== EXCERPT TO READ ==

Dr. Williams, who is Cree and Mohawk, studied medicine at the U of O receiving her MD in 2009 and spent five more years in Ottawa doing her residence, is an anatomical and forensic pathologist at Ramsey Lake Health Centre Health Sciences North in Sudbury.
“I try to figure out how somebody died, [which] is important,” she said. “The death investigation system hasn’t exactly been very kind or understanding with Indigenous people, and there’s many stories I can tell you about lack of communication, lack of understanding, flat out racism, even within the death investigation and health care system,” she said.
Another panelist was Meghan Eaker of European and Cree ancestry and a member of the Woodland Cree First Nation. She is a registered nurse and holds a master’s of science in nursing in global health from McGill University.
Acknowledging herself as white-passing, she said she has both experienced and heard racism from non-Indigenous folks while working in medicine.
She shared examples of biases she witnessed health professionals say while she was a student. She once heard that if the child was Inuk she would diagnose him with fetal alcohol syndrome (FASD) while the non-Indigenous child with attention deficit hyperactivity disorder (ADHD). Another incident occurred when medical professionals were helping a woman who came in seeking assistance.
“There was a young Inuk woman who came in after being raped, and later on I overheard one of the white nurses, saying to her colleague ‘who would rape her she’s so ugly.’
“I think that we need to rethink how we teach the best-interest concept to health care professionals because it ends up just being white-saviorism because health professionals will go into communities and decide what’s best for children and families and patients without considering the patient’s viewpoint at all,” said Eaker.
“With more Indigenous people in a health care system that’s definitely a really good step forward.”
Williams also said what is often missing is the history of Indian hospitals or the locational relationship with Indigenous people as the recognition and incorporation of traditional medicines. She concluded that for those who bear the weight of intergenerational trauma and seeing the ongoing racism to others can be very hard to deal with but she provides her personal experiences of what keeps her going.
“Most of my family on both sides went to residential school, and they survived that so that I could be here, and that whole system was built so that people like me, didn’t exist. And yet, I’m here, and you’re here,” concluded Dr. Williams.
“At times it’s overwhelming, but if it were not for my parents, my grandparents, their grandparents what they endured it wouldn’t be possible for me to be here,” said Williams. “I think if they could go through that and survive that then I think I can get up and try to make things a little bit better because everything they dreamed of is right here, and my time is now.”

== TASK INSTRUCTIONS ==
Copy word for word the part of the excerpt on racism in health care that begins with the words containing "Another panelist was" and ends with "from McGill University.".

== STORED DATA ==
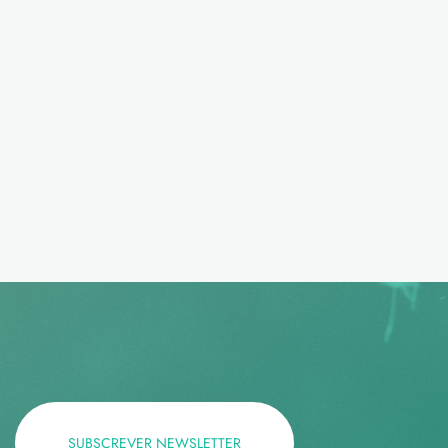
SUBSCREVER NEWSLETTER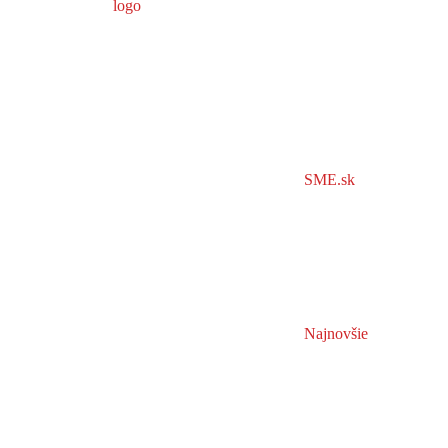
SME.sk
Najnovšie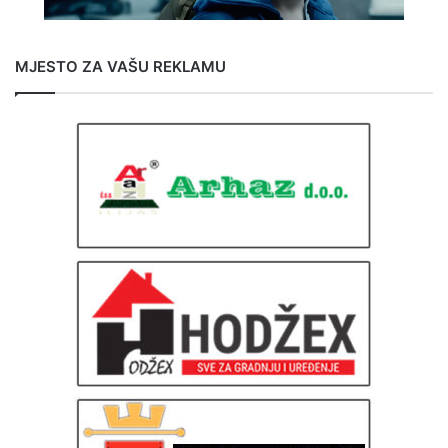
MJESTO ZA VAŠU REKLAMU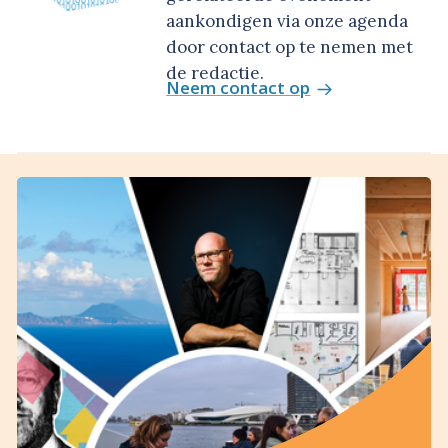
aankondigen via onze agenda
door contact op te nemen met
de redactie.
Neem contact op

==

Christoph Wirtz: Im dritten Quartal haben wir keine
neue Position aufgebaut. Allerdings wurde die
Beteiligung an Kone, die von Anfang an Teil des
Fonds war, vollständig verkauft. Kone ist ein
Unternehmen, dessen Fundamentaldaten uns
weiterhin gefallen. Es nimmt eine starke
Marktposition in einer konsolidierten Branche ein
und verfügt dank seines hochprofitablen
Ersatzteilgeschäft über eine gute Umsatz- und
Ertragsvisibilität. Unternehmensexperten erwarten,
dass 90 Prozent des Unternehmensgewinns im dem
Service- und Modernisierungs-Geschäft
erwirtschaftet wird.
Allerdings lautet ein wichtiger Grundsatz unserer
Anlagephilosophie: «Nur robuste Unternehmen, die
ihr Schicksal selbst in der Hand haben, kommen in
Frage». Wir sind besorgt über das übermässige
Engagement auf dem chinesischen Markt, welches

--

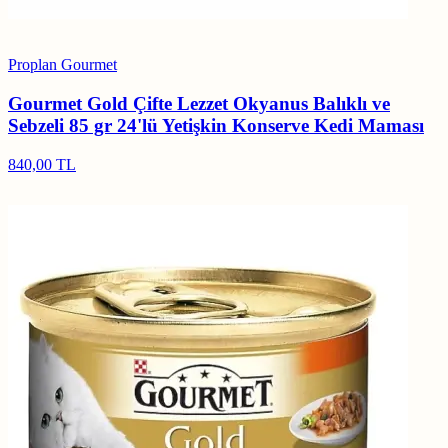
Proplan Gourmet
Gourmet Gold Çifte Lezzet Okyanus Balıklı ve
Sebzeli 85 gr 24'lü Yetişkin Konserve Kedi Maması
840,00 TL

== THE COMPLETED TASK ==
Another panelist was Meghan Eaker of European and Cree ancestry and a member of the Woodland Cree First Nation. She is a registered nurse and holds a master’s of science in nursing in global health from McGill University.